The task of neutralizing the VX should take about 21/2 years.

John Kearney, the director of the Delaware chapter of the Clean Air Council, said the group opposes DuPont's plans to treat the resulting hydrolysate because it contains "militarily unique" compounds that it fears could threaten public health if dumped in the Delaware River. There's also the risk of a spill if the hydrolysate is trucked from Indiana to New Jersey, he said.

"There's concerns and uncertainty about this all along the way," Kearney said.

DuPont spokesman Anthony Farina said the company will not accept an Army contract to handle the hydrolysate until the federal Centers for Disease Control and Prevention and the Environmental Protection Agency complete studies of DuPont's plans.
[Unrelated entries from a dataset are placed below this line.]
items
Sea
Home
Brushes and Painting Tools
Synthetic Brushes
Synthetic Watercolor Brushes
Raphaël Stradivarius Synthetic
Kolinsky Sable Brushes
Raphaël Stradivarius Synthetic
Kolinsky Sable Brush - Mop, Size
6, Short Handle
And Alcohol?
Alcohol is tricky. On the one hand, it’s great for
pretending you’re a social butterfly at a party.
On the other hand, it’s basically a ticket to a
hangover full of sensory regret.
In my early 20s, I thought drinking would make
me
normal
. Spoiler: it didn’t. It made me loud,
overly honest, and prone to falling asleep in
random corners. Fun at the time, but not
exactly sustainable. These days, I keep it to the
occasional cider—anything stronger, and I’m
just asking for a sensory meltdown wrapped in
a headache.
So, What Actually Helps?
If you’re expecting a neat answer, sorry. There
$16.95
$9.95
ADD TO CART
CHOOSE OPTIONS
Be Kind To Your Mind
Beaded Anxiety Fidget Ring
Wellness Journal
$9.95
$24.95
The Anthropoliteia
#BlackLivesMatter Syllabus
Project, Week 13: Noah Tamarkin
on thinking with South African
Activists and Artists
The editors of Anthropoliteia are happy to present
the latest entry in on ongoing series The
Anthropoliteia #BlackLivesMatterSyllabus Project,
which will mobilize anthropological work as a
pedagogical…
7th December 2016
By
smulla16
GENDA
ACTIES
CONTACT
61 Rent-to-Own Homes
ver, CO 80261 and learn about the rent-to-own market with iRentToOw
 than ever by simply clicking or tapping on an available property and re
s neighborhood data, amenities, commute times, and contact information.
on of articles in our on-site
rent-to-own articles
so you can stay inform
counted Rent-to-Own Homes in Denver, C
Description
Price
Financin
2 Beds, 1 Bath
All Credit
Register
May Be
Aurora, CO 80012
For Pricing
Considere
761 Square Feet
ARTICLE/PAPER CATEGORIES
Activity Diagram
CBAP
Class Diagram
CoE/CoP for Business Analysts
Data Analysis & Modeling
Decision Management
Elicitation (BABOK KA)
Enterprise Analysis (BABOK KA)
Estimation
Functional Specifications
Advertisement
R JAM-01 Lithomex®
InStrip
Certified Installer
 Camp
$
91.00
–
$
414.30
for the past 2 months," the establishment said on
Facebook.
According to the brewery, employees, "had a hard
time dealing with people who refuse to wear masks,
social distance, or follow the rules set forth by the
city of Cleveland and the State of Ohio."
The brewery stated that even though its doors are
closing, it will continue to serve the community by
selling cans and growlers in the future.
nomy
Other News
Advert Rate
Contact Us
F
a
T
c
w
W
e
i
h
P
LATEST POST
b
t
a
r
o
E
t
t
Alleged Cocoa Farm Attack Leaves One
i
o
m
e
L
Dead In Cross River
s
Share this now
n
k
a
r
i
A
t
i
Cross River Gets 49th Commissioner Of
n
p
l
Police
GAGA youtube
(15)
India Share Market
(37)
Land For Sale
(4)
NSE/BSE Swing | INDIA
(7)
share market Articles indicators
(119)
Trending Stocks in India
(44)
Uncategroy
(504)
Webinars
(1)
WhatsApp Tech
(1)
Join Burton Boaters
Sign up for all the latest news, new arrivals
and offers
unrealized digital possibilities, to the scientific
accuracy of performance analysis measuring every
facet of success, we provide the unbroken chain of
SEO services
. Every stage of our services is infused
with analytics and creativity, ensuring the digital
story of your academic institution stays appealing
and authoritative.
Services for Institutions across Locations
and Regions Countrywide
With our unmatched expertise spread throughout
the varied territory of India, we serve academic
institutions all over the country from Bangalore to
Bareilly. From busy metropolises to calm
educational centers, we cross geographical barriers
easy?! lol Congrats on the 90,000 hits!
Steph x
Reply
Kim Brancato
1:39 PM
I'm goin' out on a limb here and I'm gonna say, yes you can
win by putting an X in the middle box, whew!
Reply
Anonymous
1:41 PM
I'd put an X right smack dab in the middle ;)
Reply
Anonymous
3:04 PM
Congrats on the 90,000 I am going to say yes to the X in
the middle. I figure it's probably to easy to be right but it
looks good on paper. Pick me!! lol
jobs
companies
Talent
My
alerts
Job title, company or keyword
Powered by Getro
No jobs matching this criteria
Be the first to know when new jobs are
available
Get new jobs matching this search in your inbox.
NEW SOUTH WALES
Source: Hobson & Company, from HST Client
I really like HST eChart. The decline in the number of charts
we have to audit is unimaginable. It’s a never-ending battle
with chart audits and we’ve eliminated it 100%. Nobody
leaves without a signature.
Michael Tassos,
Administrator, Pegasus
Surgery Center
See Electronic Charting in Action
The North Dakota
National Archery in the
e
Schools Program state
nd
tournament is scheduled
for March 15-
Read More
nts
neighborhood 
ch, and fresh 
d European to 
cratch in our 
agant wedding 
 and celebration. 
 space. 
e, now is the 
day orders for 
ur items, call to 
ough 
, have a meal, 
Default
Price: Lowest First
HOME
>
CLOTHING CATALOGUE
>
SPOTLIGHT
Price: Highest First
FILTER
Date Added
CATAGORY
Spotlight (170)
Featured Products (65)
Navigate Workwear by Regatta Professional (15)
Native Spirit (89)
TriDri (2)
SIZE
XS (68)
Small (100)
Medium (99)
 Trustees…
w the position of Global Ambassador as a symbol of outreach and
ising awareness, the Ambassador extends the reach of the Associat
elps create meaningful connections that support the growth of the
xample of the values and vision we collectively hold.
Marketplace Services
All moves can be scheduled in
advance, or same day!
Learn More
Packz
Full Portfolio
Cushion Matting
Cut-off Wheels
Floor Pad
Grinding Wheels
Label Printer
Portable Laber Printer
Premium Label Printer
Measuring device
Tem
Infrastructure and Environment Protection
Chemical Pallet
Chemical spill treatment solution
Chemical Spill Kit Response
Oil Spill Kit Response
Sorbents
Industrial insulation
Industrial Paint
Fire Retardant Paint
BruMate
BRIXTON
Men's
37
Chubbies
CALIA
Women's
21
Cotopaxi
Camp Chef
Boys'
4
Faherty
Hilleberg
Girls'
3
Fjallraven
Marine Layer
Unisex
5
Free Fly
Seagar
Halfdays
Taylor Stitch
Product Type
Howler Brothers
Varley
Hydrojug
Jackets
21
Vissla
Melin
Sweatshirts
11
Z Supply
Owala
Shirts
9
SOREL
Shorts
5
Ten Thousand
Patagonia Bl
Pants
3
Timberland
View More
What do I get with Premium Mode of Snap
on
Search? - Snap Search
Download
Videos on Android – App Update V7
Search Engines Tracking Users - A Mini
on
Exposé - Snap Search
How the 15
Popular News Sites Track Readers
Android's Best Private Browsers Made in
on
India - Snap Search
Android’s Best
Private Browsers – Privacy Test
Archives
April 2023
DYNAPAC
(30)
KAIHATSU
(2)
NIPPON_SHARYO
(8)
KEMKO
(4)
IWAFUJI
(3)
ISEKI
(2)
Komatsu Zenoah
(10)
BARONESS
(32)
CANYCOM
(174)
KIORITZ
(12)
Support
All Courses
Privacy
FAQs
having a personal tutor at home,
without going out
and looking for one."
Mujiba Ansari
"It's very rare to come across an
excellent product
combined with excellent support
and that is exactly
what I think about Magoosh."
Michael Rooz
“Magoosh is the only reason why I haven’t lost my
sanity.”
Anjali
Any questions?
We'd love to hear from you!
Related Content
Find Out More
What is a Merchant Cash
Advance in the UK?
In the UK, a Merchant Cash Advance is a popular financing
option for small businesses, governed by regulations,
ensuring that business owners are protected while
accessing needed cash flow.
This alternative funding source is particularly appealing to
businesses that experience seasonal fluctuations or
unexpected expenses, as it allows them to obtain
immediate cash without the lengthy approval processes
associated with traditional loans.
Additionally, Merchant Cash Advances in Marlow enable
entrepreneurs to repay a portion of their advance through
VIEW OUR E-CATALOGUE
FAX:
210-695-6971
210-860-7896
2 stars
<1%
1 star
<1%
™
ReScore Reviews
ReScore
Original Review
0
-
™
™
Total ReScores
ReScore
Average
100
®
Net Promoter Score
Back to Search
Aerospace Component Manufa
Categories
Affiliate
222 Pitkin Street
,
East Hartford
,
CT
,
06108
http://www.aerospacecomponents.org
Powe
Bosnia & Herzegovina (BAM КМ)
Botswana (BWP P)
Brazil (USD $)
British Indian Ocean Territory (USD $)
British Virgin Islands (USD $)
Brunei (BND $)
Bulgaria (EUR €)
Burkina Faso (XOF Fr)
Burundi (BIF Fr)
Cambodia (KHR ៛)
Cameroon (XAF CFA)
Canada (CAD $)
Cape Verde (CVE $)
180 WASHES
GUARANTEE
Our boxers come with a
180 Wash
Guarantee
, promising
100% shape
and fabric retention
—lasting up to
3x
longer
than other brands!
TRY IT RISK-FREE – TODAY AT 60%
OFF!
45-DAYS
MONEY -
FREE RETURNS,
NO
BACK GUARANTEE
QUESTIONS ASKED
Mindful of the uncertainties, the Army intends to buy 50 5,000-gallon tanks that will allow it to store at Newport about 240,000 gallons of hydrolysate — the amount expected to be produced in the first six months. It also might build a 400,000-gallon, refinery-style tank, Lindblad said.

Sara Morgan, a teacher who led a campaign that forced the Army to drop its original plans to incinerate Newport's VX, is glad the neutralization will begin soon.

Yet she is convinced that the project's waste should stay at Newport — not be sent off to become New Jersey and Delaware's problem.

"The citizens of the area where this is going to be treated should be accepting of it," she said. "I don't think it should be shoved down their throats."